This dissertation explores the role of three enzymatic reactions involved in the transfer of the simple methyl group from S-adenosyl methionine in biological systems; two of these studies relate to different protein methylation reactions. One examines methylation on a nitrogen atom of a histidine residue in actin and the other pertains to a reversible methylation reaction on the oxygen atom of the carboxylic group at the C-terminus of protein phosphatase 2A (PP2A). The third methylation reaction studied here catalyzes methylesterification of nucleobases on tRNA nucleobases.

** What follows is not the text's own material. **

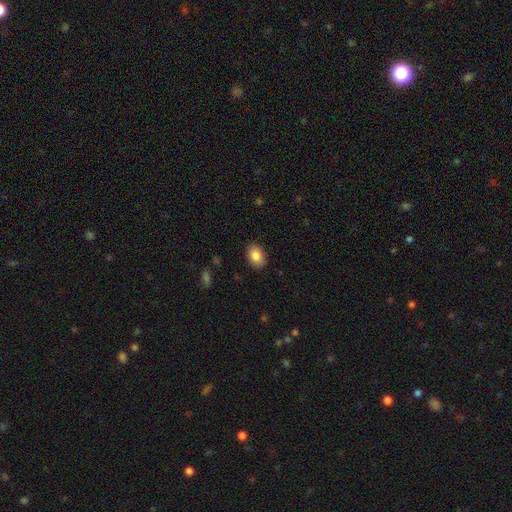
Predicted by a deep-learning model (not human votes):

In my first study, the methylation state of His-73 on actin protein was examined in both the yeasts Saccharomyces cerevisiae and Candida albicans. I discovered that the conserved methylation of His-73, which had been found in almost all organisms, is not present in the actin of these yeast strains. The analysis of how yeast actin functions in the absence of this modification has allowed for a better understanding of the role of methylation on other actin species. In the second project, I identified a methyltransferase, (Ppm1) in yeast cells that modifies protein phosphatase 2A (PP2A) that in vivo participates in reversible modification of this important signaling enzyme.

The bulk of this dissertation focuses, however, on the third biological methylation reaction, the methylesterifcation of tRNA. Using S. cerevisiae as a model organism, I identified an enzyme, designated Trm9 (transfer RNA methylase), responsible for methylesterifying two nucleobases on tRNA that make up the majority of methyl esters in the yeast S. cerevisiae . In addition, I examined the physiological roles that Trm9 could play in cellular processes such as protein degradation and translation. Furthermore, the stability of the methyl ester species of tRNA was studied both in vivo and in vitro. Finally, in this thesis, the possible presence of a mammalian homolog of TRM9 is explored.